Required action: From the data below, please reproduce exactly everything from the line that contains "est accessible, quelles sont les démarches" down to the line that contains "Comment fonctionne le", with both ends included.

Supplied material:

______________________________

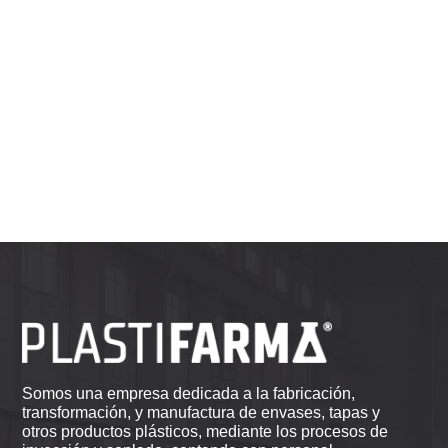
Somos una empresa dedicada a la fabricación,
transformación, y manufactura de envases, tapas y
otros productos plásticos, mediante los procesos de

______________________________

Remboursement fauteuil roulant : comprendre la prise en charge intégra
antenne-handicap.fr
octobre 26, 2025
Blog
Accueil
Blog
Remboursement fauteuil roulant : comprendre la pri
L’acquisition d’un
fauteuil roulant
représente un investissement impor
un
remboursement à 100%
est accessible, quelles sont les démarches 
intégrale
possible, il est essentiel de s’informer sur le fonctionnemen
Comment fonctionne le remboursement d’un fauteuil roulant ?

______________________________

Task solution:
est accessible, quelles sont les démarches 
intégrale
possible, il est essentiel de s’informer sur le fonctionnemen
Comment fonctionne le remboursement d’un fauteuil roulant ?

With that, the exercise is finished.